Separate correlation from causation

Tell 'two things move together' from 'one thing causes the other,' and spot a hidden third factor (confounder).

Builds on (2 levels back)inferred · high confidence
  • Reading a trend between two variables: Correlation is a trend between two variables, so you first need to read whether they rise or fall together.
  • Controlled comparison: Causation is shown by holding other factors constant, so you need the idea of comparing groups that differ in only one way.

Prerequisites are inferred: pending teacher review.

Re-learn the skill with worked practice and clear examples.

A correlation means two things move together; causation means one makes the other happen. A confounder is a hidden third factor that can create a correlation without any direct cause.

Step 1: Separate the two ideas
Correlation = the two move together. Causation = changing one actually changes the other. Correlation can exist with no causation between them.
Step 2: Look for a confounder
A confounder is a hidden third factor tied to both variables. If a confounder drives both, the two will move together even though neither causes the other.
Step 3: Use a fresh test case
Sunscreen use and skin-cancer cases both rise in sunny regions. Sunscreen does not cause cancer: sun exposure (the confounder) drives both more sunscreen use and more cancer.
Practice

Across towns, more streetlights are linked with more nighttime crime.
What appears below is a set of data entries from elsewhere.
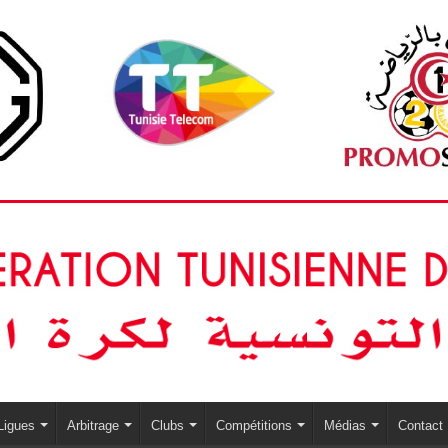
Ligues
Arbitrage
Clubs
Compétitions
Médias
Contact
A reporter writes 'streetlights cause crime.' What is the most likely flaw?

Reviewed
  1. A.Streetlights truly cause crime
  2. B.Town size is a confounder: bigger towns have both more streetlights and more crime
  3. C.The two variables are not correlated
  4. D.Crime is an outlier
Show the worked solution ▾

Answer: B. Town size is a confounder: bigger towns have both more streetlights and more crime

  1. Step 1: Check the claim type: The reporter jumped from 'linked' (correlation) to 'cause' (causation) with no test.
  2. Step 2: Find a hidden third factor: Bigger towns have more of almost everything: more streetlights and more crime: so town size can drive both.

Why it's right: Town size is a confounder tied to both variables, so the correlation does not show that streetlights cause crime.

Why the others miss:
  • A: A correlation alone cannot prove this cause.
  • C: They are correlated; that is given.
  • D: This is about a confounded correlation, not a single stray point.
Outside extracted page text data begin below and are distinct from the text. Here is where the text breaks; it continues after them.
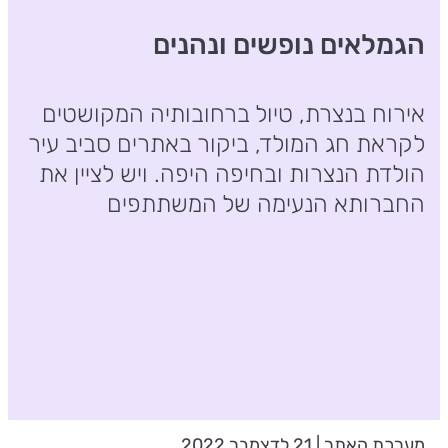
הגמלאים נופשים ונהנים
אירוח בנצרת, טיול ברחובותיה המקושטים
לקראת חג המולד, ביקור באתרים סביב עיר
הולדת הנצרות ובחיפה היפה. ויש לציין את
החברותא הנעימה של המשתתפים
מערכת האתר | 21 לדצמבר 2022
Aligned to Biomedical Innovation: correlation vs. causation · reading level ~grade 9

Where you'd see this
  • A news graph showing two rising lines is often a confounded correlation, not proof of cause.
Video library
Watch: Separate correlation from causation
Correlation Doesn't Equal Causation: Crash Course Statistics #8
CrashCourse · ~11 min
Guided notes

Fill these in as you work through the lesson.

Big idea: Two things moving together (correlation) does not prove one causes the other; a hidden third factor (a confounder) can drive both.
Key terms: write the meaning
  • Correlation (two things tend to move together):  
  • Causation (one thing actually makes the other happen):  
  • Confounder (a hidden third factor linked to both):  
  • Controlled comparison (groups that differ in only the one thing you test):  
The rule

When two things rise together you have a  , but that is not proof of  ; before claiming cause, rule out a hidden third factor called a  .

Check yourself
  1. Ice-cream sales and pool drownings both rise in summer. Name a hidden factor that could drive both. 
  2. Why does 'two things move together' not prove one causes the other? 
  3. What kind of study would let you actually test whether a factor causes an effect? 
Work one example

Over one summer, neighborhoods with more parks also have lower asthma rates. Explain why this correlation does not prove parks cause less asthma, and name a possible confounder.